_ACTIVITY_. Identify, in the records below, every line where the string "their" appears, and copy each such line.
══ SUPPLIED DATA
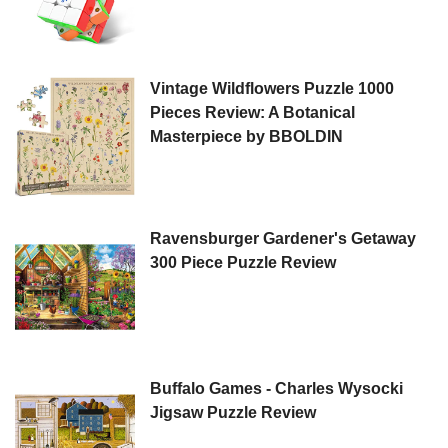
Vintage Wildflowers Puzzle 1000
Pieces Review: A Botanical
Masterpiece by BBOLDIN
Ravensburger Gardener's Getaway
300 Piece Puzzle Review
Buffalo Games - Charles Wysocki
Jigsaw Puzzle Review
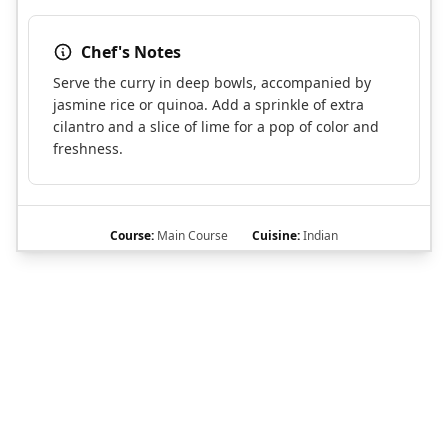
Chef's Notes
Serve the curry in deep bowls, accompanied by
jasmine rice or quinoa. Add a sprinkle of extra
cilantro and a slice of lime for a pop of color and
freshness.
Course:
Main Course
Cuisine:
Indian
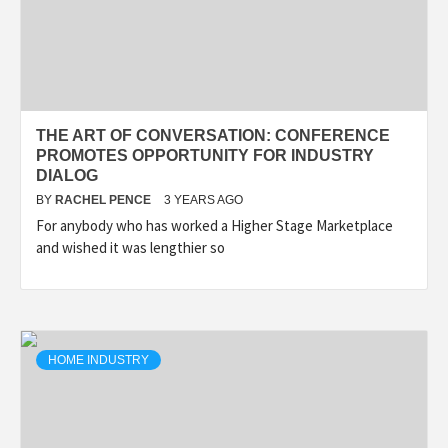
THE ART OF CONVERSATION: CONFERENCE
PROMOTES OPPORTUNITY FOR INDUSTRY
DIALOG
BY
RACHEL PENCE
3 YEARS AGO
For anybody who has worked a Higher Stage Marketplace
and wished it was lengthier so
HOME INDUSTRY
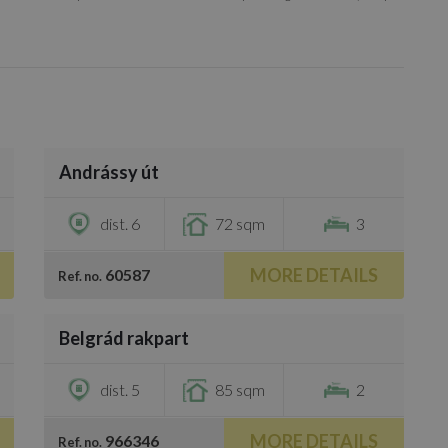
/
7
Andrássy út
€1,600
dist. 6
72 sqm
3
MORE DETAILS
60587
Ref. no.
/
8
Belgrád rakpart
€1,700
dist. 5
85 sqm
2
MORE DETAILS
966346
Ref. no.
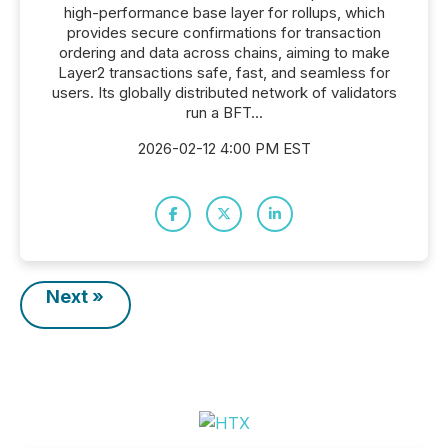
high-performance base layer for rollups, which
provides secure confirmations for transaction
ordering and data across chains, aiming to make
Layer2 transactions safe, fast, and seamless for
users. Its globally distributed network of validators
run a BFT...
2026-02-12 4:00 PM EST
Next »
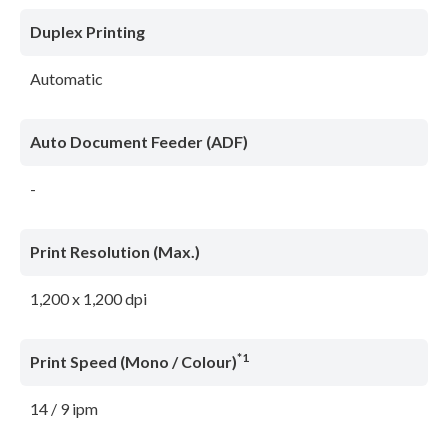
Duplex Printing
Automatic
Auto Document Feeder (ADF)
-
Print Resolution (Max.)
1,200 x 1,200 dpi
*1
Print Speed (Mono / Colour)
14 / 9 ipm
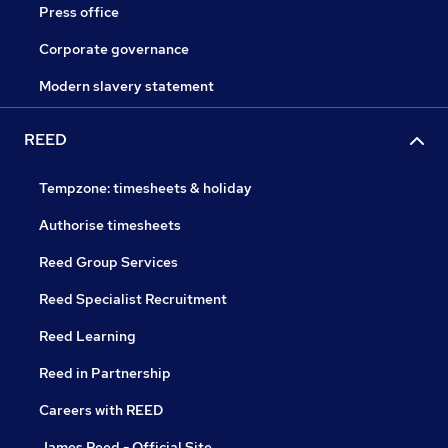
Press office
Corporate governance
Modern slavery statement
REED
Tempzone: timesheets & holiday
Authorise timesheets
Reed Group Services
Reed Specialist Recruitment
Reed Learning
Reed in Partnership
Careers with REED
James Reed - Official Site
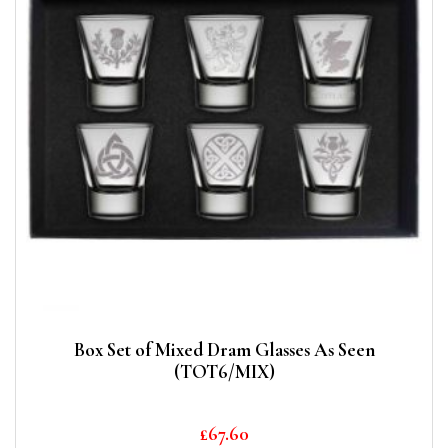
Box Set of Mixed Dram Glasses As Seen
(TOT6/MIX)
£
67.60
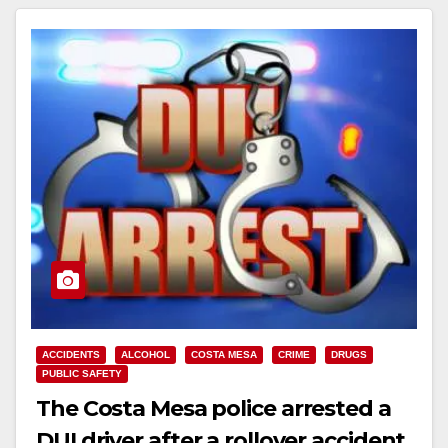
ACCIDENTS
ALCOHOL
COSTA MESA
CRIME
DRUGS
PUBLIC SAFETY
The Costa Mesa police arrested a
DUI driver after a rollover accident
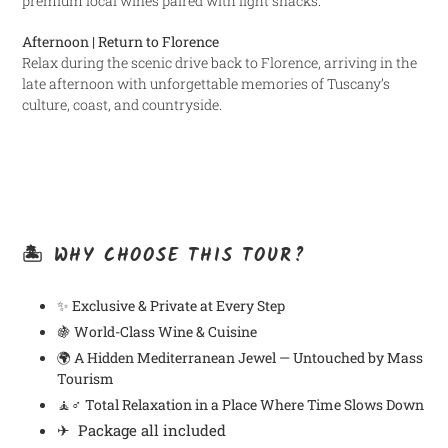
premium local wines paired with light snacks.
Afternoon | Return to Florence
Relax during the scenic drive back to Florence, arriving in the
late afternoon with unforgettable memories of Tuscany’s
culture, coast, and countryside.
🏝️ WHY CHOOSE THIS TOUR?
✨
Exclusive & Private at Every Step
🍇
World-Class Wine & Cuisine
🌍
A Hidden Mediterranean Jewel — Untouched by Mass
Tourism
🧘♂️
Total Relaxation in a Place Where Time Slows Down
✈ Package all included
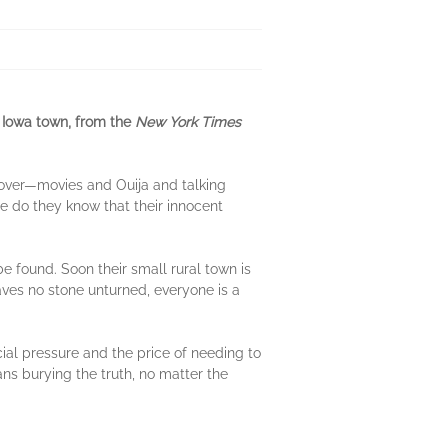
t Iowa town, from the
New York Times
pover—movies and Ouija and talking
le do they know that their innocent
be found. Soon their small rural town is
aves no stone unturned, everyone is a
ial pressure and the price of needing to
ans burying the truth, no matter the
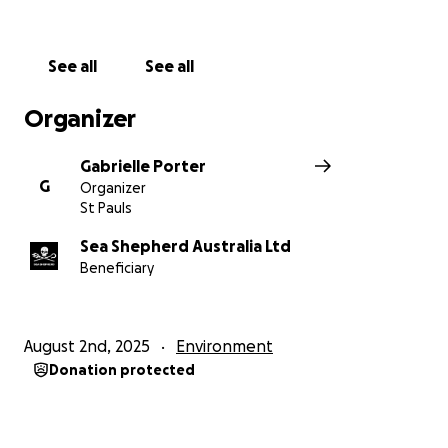
shark nets and drumlines while pushing for non-
lethal solutions to ocean safety
See all
See all
Marine Debris Campaign
– Tackling ocean pollution
by organising nationwide clean-ups and removing
Organizer
millions of plastic items from waterways
Gabrielle Porter
Antarctica Defence Campaign
– Patrolling the
G
Organizer
Southern Ocean to stop illegal whaling and
St Pauls
safeguard critical ecosystems
Sea Shepherd Australia Ltd
Beneficiary
Illegal Fishing (IUU) Campaigns
– Combating illegal
fishing globally by partnering with coastal nations to
enforce marine protection laws
August 2nd, 2025
Environment
Thank you so much for your support — it truly means
Donation protected
a lot!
════
_SOLUTION TO THE PROBLEM_.
le do they know that their innocent
be found. Soon their small rural town is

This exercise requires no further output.